* [Your assignment] Print the records exactly as written, and let no picture into the answer.
□ □ □
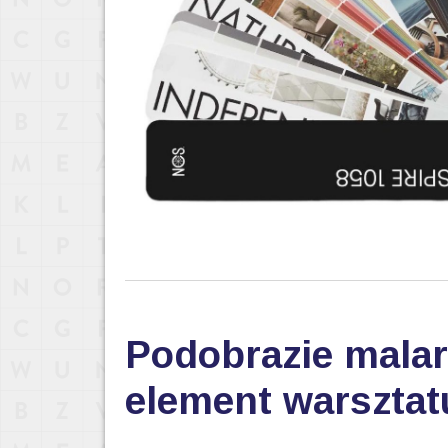
Podobrazie malar
element warsztat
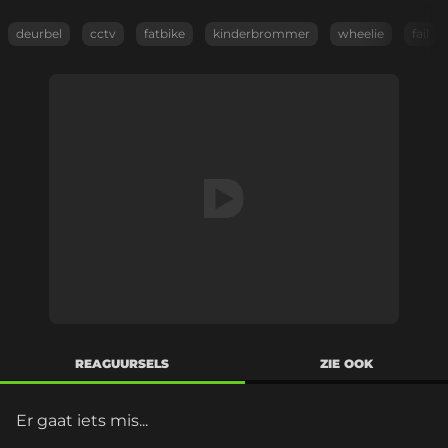
deurbel
cctv
fatbike
kinderbrommer
wheelie
fail
REAGUURSELS
ZIE OOK
Er gaat iets mis...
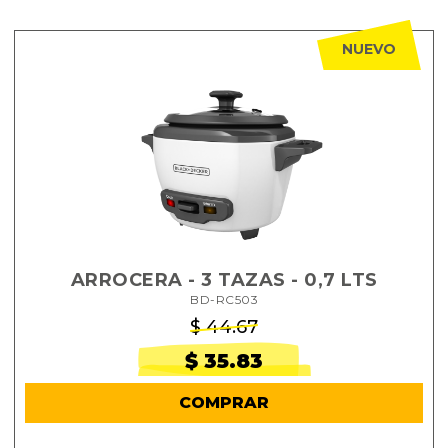
NUEVO
ARROCERA - 3 TAZAS - 0,7 LTS
BD-RC503
$ 44.67
$ 35.83
COMPRAR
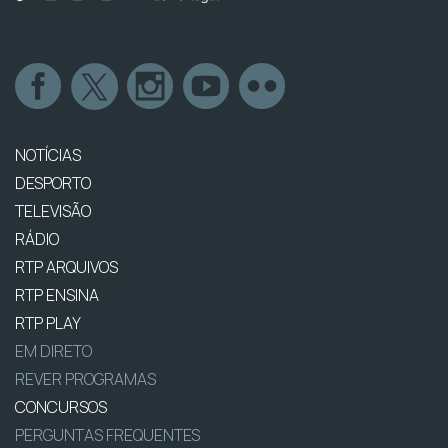
NOTÍCIAS
DESPORTO
TELEVISÃO
RÁDIO
RTP ARQUIVOS
RTP ENSINA
RTP PLAY
EM DIRETO
REVER PROGRAMAS
CONCURSOS
PERGUNTAS FREQUENTES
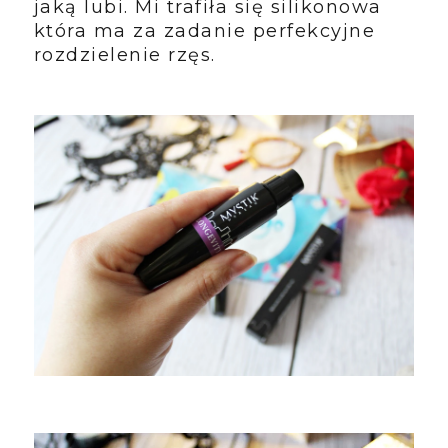
jaką lubi. Mi trafiła się silikonowa
która ma za zadanie perfekcyjne
rozdzielenie rzęs.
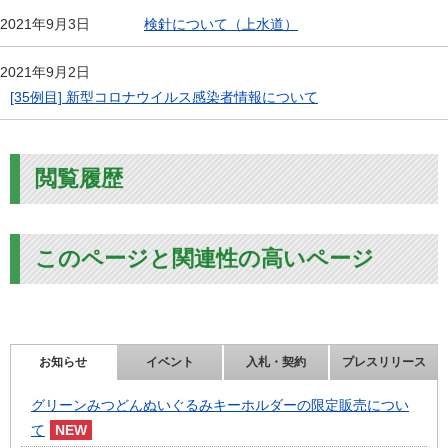
検針について（上水道）
2021年9月3日
2021年9月2日
[35例目] 新型コロナウイルス感染者情報について
閲覧履歴
このページと関連性の高いページ
お知らせ
イベント
入札・契約
プレスリリース
グリーンみつどんぬいぐるみキーホルダーの限定販売につい
て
□ □ □
* [Written reply]
Podobrazie malar
element warsztat
deurbel
cctv
fatbike
kinderbrommer
wheelie
fail
REAGUURSELS
ZIE OOK
Er gaat iets mis...
NUEVO
ARROCERA - 3 TAZAS - 0,7 LTS
BD-RC503
$ 44.67
$ 35.83
COMPRAR
NOTÍCIAS
DESPORTO
TELEVISÃO
RÁDIO
RTP ARQUIVOS
RTP ENSINA
RTP PLAY
EM DIRETO
REVER PROGRAMAS
CONCURSOS
PERGUNTAS FREQUENTES
jaką lubi. Mi trafiła się silikonowa
która ma za zadanie perfekcyjne
rozdzielenie rzęs.
検針について（上水道）
2021年9月3日
2021年9月2日
[35例目] 新型コロナウイルス感染者情報について
閲覧履歴
このページと関連性の高いページ
お知らせ
イベント
入札・契約
プレスリリース
グリーンみつどんぬいぐるみキーホルダーの限定販売につい
て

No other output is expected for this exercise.